At one session, an analyst listed more than two dozen steps that IT managers can take to prepare for cost-cutting directives.
Some actions, such as freezing headcount, are predictable. But Kitzis also argued that it may be possible for companies to cut layers of management as they move to more collaborative models.
Flattening the organization, and learning to live with fewer managers because of hiring freezes and job openings, is something that Clint Hubbard, the CIO of the city of Albuquerque, is already dealing with.
But Hubbard said some steps, such as an increase in the number of direct reports to managers, will hurt. “I will get something less than what I’m use to, but that’s the only option,” he said, citing the economic pressures on the city.
Many of the more than two dozen suggestions made by Gartner analysts are probably familiar to many IT managers, such as controlling printing costs, power usage and increasing use of server virtualization.
Among the recommendations made by William Snyder, a software analyst, was to check invoices. He said terms and conditions negotiated by buyers for software may not be reflected in the agreement. If a software vendor is acquired, the new owner may automatically apply its standards without consulting the original agreement.
“Make sure you are getting charge the right price,” Snyder said. “This is a very simple and effective method for driving down your cost.”
Snyder also said businesses need to get rid of unused software products and modules, and make sure old products are retired when new ones are introduced.

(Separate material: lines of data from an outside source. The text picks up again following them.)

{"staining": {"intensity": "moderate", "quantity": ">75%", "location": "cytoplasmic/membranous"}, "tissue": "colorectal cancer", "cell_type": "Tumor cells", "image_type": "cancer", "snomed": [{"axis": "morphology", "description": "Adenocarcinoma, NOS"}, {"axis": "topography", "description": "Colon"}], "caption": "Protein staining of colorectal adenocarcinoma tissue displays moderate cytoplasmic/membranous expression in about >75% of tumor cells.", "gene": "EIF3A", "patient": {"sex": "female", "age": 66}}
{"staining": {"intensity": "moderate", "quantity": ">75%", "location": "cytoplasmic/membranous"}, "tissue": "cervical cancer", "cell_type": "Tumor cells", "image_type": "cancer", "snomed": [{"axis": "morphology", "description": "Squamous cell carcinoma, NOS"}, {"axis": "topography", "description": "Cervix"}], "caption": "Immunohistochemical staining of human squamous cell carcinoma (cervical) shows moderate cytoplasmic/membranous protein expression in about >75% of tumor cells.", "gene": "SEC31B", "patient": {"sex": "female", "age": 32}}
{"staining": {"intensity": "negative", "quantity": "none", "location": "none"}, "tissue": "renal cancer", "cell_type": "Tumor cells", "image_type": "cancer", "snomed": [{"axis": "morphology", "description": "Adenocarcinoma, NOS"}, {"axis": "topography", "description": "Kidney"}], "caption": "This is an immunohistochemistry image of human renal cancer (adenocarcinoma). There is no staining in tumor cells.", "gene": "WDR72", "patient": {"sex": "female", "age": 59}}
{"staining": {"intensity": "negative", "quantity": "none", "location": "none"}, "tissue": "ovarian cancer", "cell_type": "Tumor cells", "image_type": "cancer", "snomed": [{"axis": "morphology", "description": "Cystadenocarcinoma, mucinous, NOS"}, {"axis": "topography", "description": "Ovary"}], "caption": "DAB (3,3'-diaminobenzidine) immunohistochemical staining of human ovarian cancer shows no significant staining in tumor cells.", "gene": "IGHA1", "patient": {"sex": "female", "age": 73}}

Asset management software tools can help businesses automate this process.When it comes to negotiations, customers who wait for quarter and year-end to negotiate may strike better deals, he said.
Although many companies are focused on buying “best of breed,” products, Snyder said “best of need” — a product that gets the job done, may be a better alternative. While technologists in an organization may have a strong affinity for best of breed, going for the cheaper option may save a job, he said.
Phillip Redman , an analyst covering networks and telecom, said businesses may want to use telecom expense management services to analyze expenses and get the best deal, and also root out problems such as “zero usage phones” that are no longer used but are still accruing monthly charges.
He said that could save an organization anywhere from 10% to 35% on its telecom costs.